Step 4: Integrate into a Transformer Block
Replace the standard FFN in your transformer with the MoE layer:
class MoETransformerBlock(nn.Module):
def __init__(self, d_model: int, d_ff: int, n_heads: int,
num_experts: int = 8, top_k: int = 2):
super().__init__()
self.attn = nn.MultiheadAttention(d_model, n_heads, batch_first=True)
self.moe = SparseMoE(d_model, d_ff, num_experts, top_k)
self.norm1 = nn.LayerNorm(d_model)
self.norm2 = nn.LayerNorm(d_model)
def forward(self, x: torch.Tensor):
# Self-attention with residual
attn_out, _ = self.attn(x, x, x)
x = self.norm1(x + attn_out)
# MoE with residual
moe_out, aux_loss = self.moe(x)
x = self.norm2(x + moe_out)
return x, aux_loss
The training loop accumulates auxiliary loss across all MoE layers:
total_loss = cross_entropy_loss + 0.01 * sum(aux_losses)
Step 5: Performance Considerations
Production MoE implementations add several optimizations that our toy version lacks:
- Token dropping / capacity factors: When an expert's token queue exceeds capacity, excess tokens are dropped or rerouted.
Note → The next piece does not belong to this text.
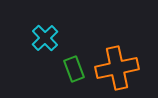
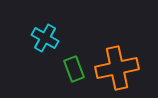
cyan cross: rotated 16 degrees counterclockwise
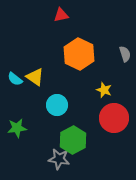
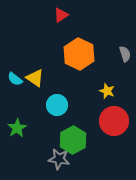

This prevents OOM during training but requires careful capacity tuning.
- Expert parallelism: Distribute experts across multiple GPUs. Each GPU holds a subset of experts, and all-to-all communication routes tokens. DeepSpeed and Megatron-LM implement this.
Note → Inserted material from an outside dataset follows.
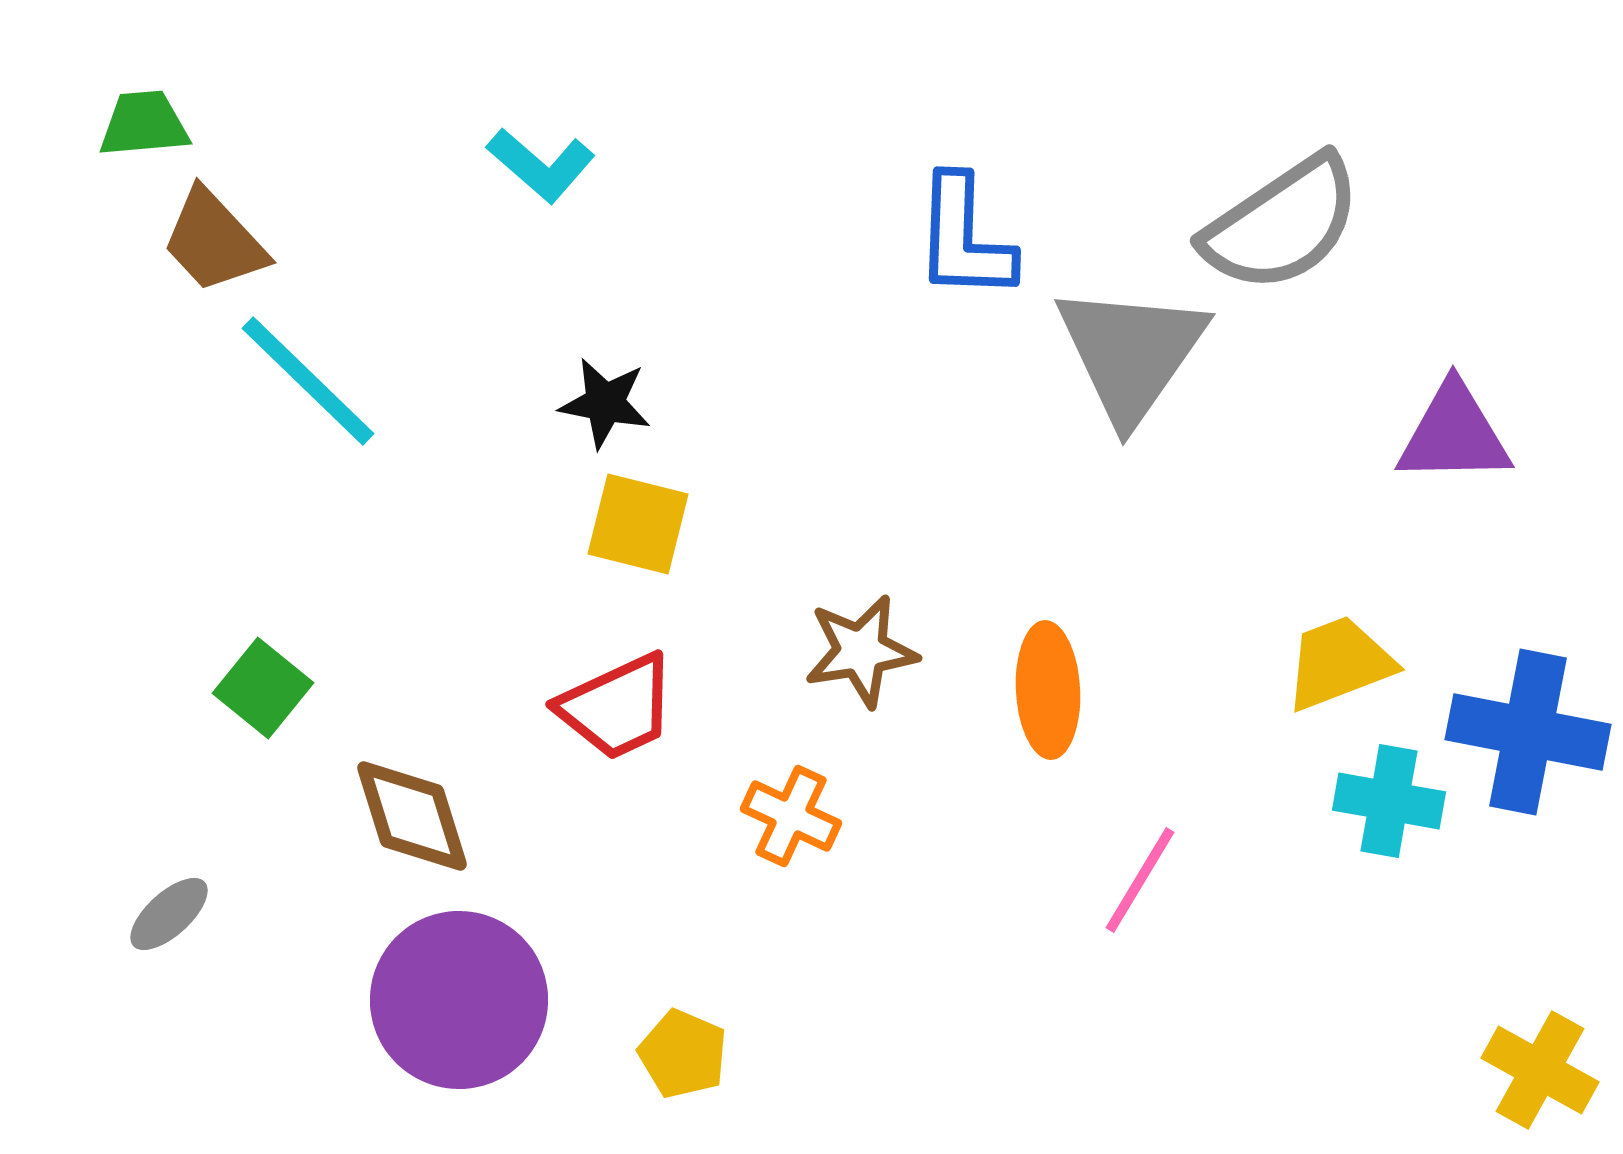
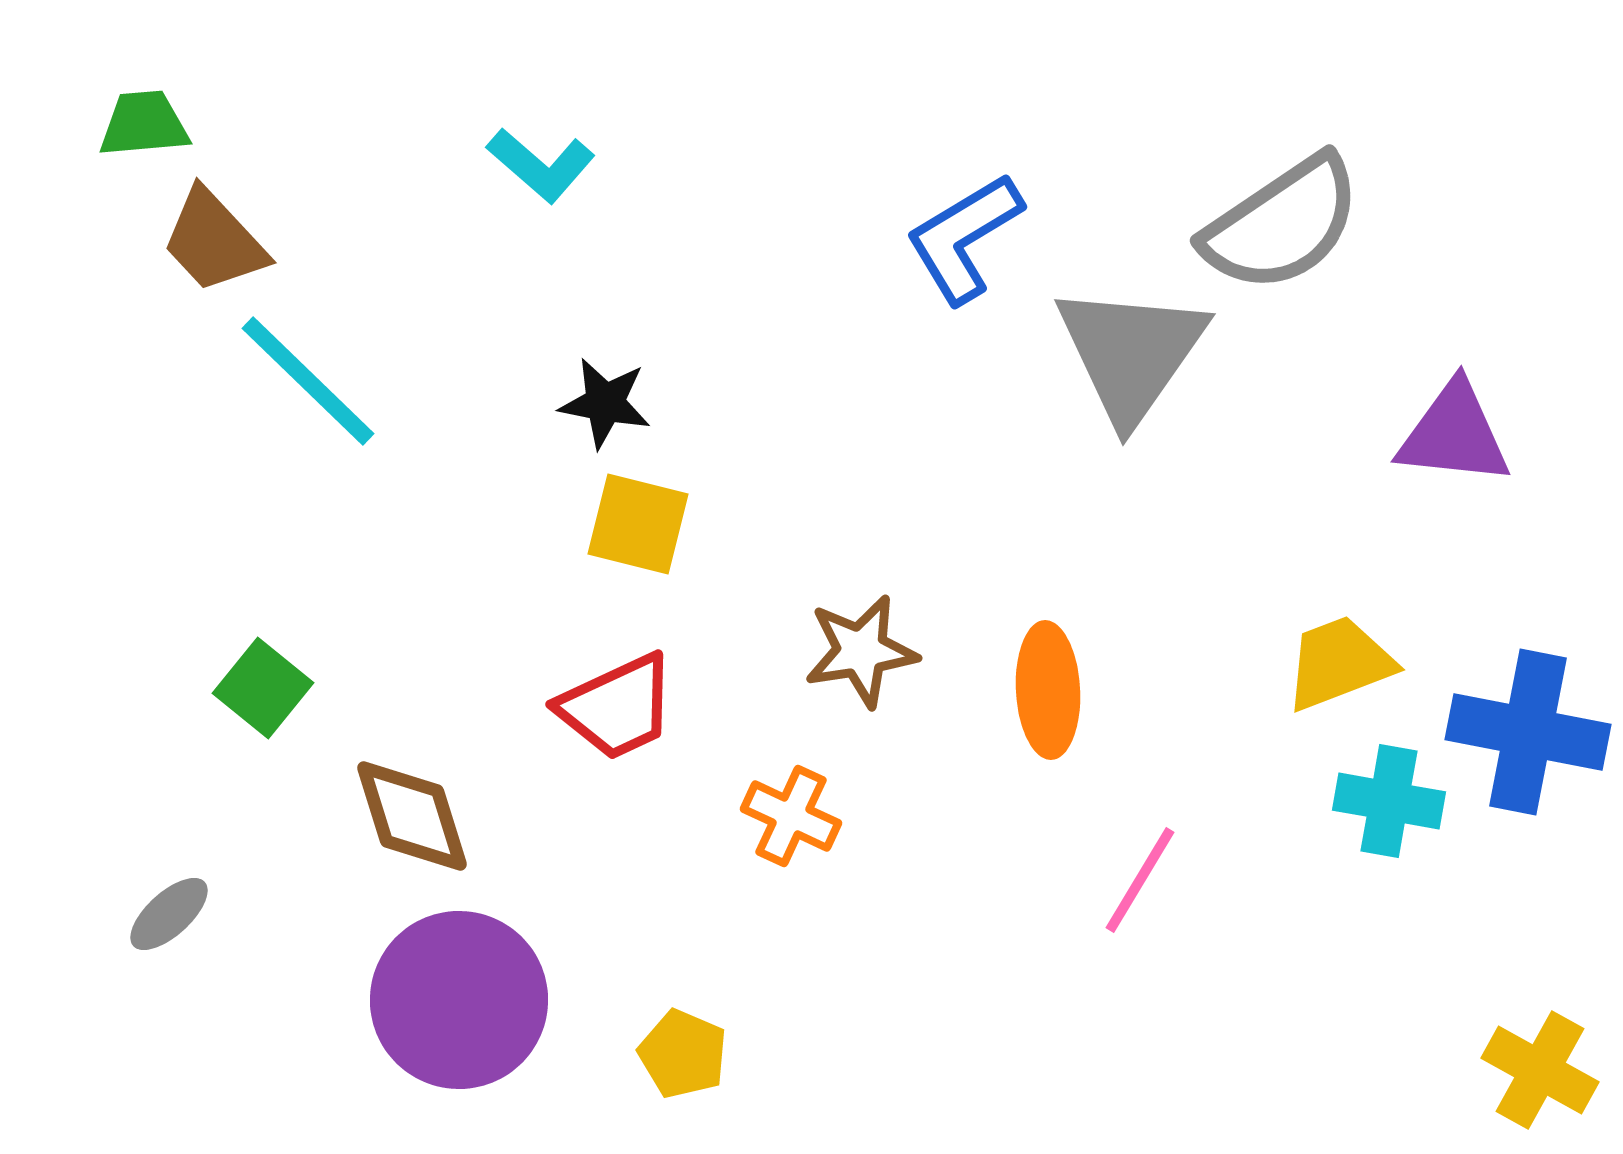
blue L-shape: rotated 57 degrees clockwise
purple triangle: rotated 7 degrees clockwise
- Grouped GEMM: Batch matrix multiplications across experts using CUTLASS kernels for better GPU utilization.
- FP8 training: MoE layers benefit significantly from mixed precision due to the sparse activation pattern.
Practical Tips
- Start with 4 experts, top-2 routing for initial experiments. Scale to 8-16 experts once routing stabilizes.
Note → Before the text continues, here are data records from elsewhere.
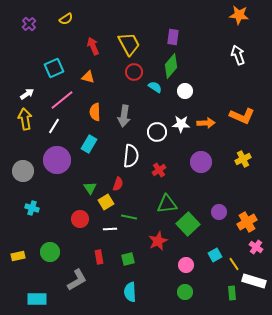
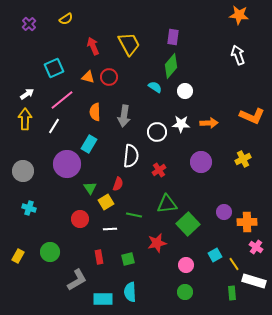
red circle at (134, 72): moved 25 px left, 5 px down
orange L-shape at (242, 116): moved 10 px right
yellow arrow at (25, 119): rotated 10 degrees clockwise
orange arrow at (206, 123): moved 3 px right
purple circle at (57, 160): moved 10 px right, 4 px down
cyan cross at (32, 208): moved 3 px left
purple circle at (219, 212): moved 5 px right
green line at (129, 217): moved 5 px right, 2 px up
orange cross at (247, 222): rotated 30 degrees clockwise
red star at (158, 241): moved 1 px left, 2 px down; rotated 12 degrees clockwise
yellow rectangle at (18, 256): rotated 48 degrees counterclockwise
cyan rectangle at (37, 299): moved 66 px right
- Use a warmup phase for the auxiliary loss coefficient — start at 0.0 and ramp to 0.01 over the first 10% of training.
- Monitor expert utilization histograms during training. If one expert dominates, increase the aux loss weight.
- For inference, pre-compute the expert assignment map to minimize routing overhead.
When to Use MoE
MoE is not always the answer. It shines when you have abundant memory but limited compute budget per token — typical for deployment of large models. For smaller models or training on a single GPU, a well-tuned dense model often outperforms a sparse one due to better hardware utilization and simpler optimization dynamics.
The sweet spot: models with 7B+ parameters where you want to push capability without proportional inference cost increases. That is exactly why Mistral chose MoE for Mixtral — 46.7B parameters with only 12.9B active per token.
Next Steps
Once you have the basic MoE working, experiment with:
- Noisy Top-K gating: Add Gumbel noise to router logits for exploration during training.
- Soft routing: Use all experts with smoothed weights instead of hard Top-K.
- Cross-layer expert sharing: Reuse the same expert set across multiple transformer layers to reduce total parameters.
Building MoE from scratch teaches you why modern LLMs are architected the way they are — and gives you the foundation to experiment with the next generation of sparse models.